Je trouve que le sujet est traité d'une manière superficielle, pour ne pas dire évanescente, dans la proposition qui nous est soumise. Je comprends bien, Mesdames et Messieurs les députés, que la commission qui l'examinera aura vocation à combler les lacunes laissées ici, probablement de propos délibérés par les auteurs, mais cela me pose un problème de lecteur moyen. A quoi nous sert de travailler sur un texte dont nous n'avons pas compris quelle était la finalité exacte. Car j'ajoute, Monsieur Lescaze, mais je sais que vous nous expliquerez bien les choses, j'ajoute que nous avons un problème de fond et pas seulement de forme. On nous explique qu'une révision totale de la constitution est nécessaire. Fort bien. M. Hiler a dit tout à l'heure, et je suis une fois de plus d'accord avec lui, qu'il est toujours nécessaire d'avoir une révision totale de la constitution. Est-ce que c'est maintenant plutôt que plus tard ? Je n'en sais rien. Ce que je sais, c'est que contrairement à nos confrères et confédérés, nous irons très lentement dans cette réforme constitutionnelle, que la constituante sera dotée de pouvoirs qui lui permettront de se survivre à elle-même pour une trentaine d'années. En ce sens, elle sera d'ailleurs un excellent exutoire pour notre parlement.

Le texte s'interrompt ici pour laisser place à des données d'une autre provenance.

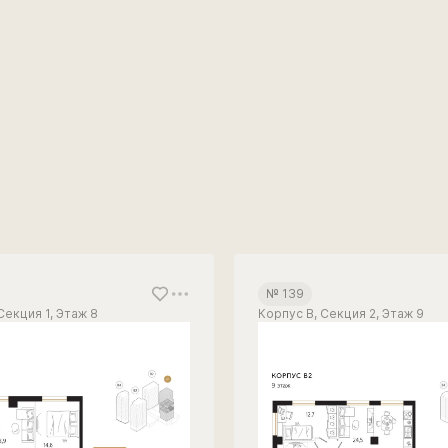
№ 139
Секция 1, Этаж 8
Корпус В, Секция 2, Этаж 9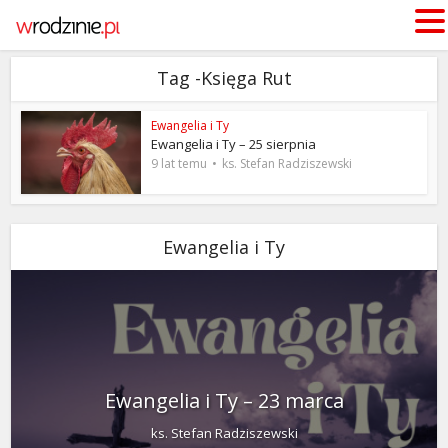
Tag -Księga Rut
Ewangelia i Ty
Ewangelia i Ty – 25 sierpnia
9 lat temu
ks. Stefan Radziszewski
Ewangelia i Ty
Ewangelia i Ty – 23 marca
ks. Stefan Radziszewski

Lorsque nous aurons été atteints par la limite d'âge, nous irons à la constituante et ça nous permettra de continuer à fonctionner un peu. Mais j'aurais voulu savoir de quelle nouvelle constitution on nous parle. Parce que, Mesdames et Messieurs les députés, nous avons déjà le droit aujourd'hui de vous soumettre une nouvelle constitution intégralement refondue et recomposée et qui donnerait alors lieu à une réflexion d'un autre type que celle d'une constitution fantomatique lorsqu'on nous dit qu'il est urgent de l'examiner. Je regrette que ce projet soit, à la forme comme au fond, suffisamment creux pour laisser place à tous les fantasmes et par conséquent à toutes les désillusions. C'est à reculons que nous irons devant la commission qu'il vous plaira de choisir pour examiner ce texte qui est appelé au mieux à nourrir nos fantasmes, plus probablement à entretenir nos désillusions. Mais, Mesdames et Messieurs les députés, fidèles à cette image toujours cohérente que le groupe libéral donne de lui-même en toutes circonstances, nous ne refuserons pas, par humeur chagrine, ce que vous avez refusé au Conseil d'Etat tout à l'heure et nous examinerons ce texte si creux qu'il nous semble aujourd'hui ! 

Le président. Mesdames, Messieurs, nous levons la séance et poursuivrons ce débat à 17 h.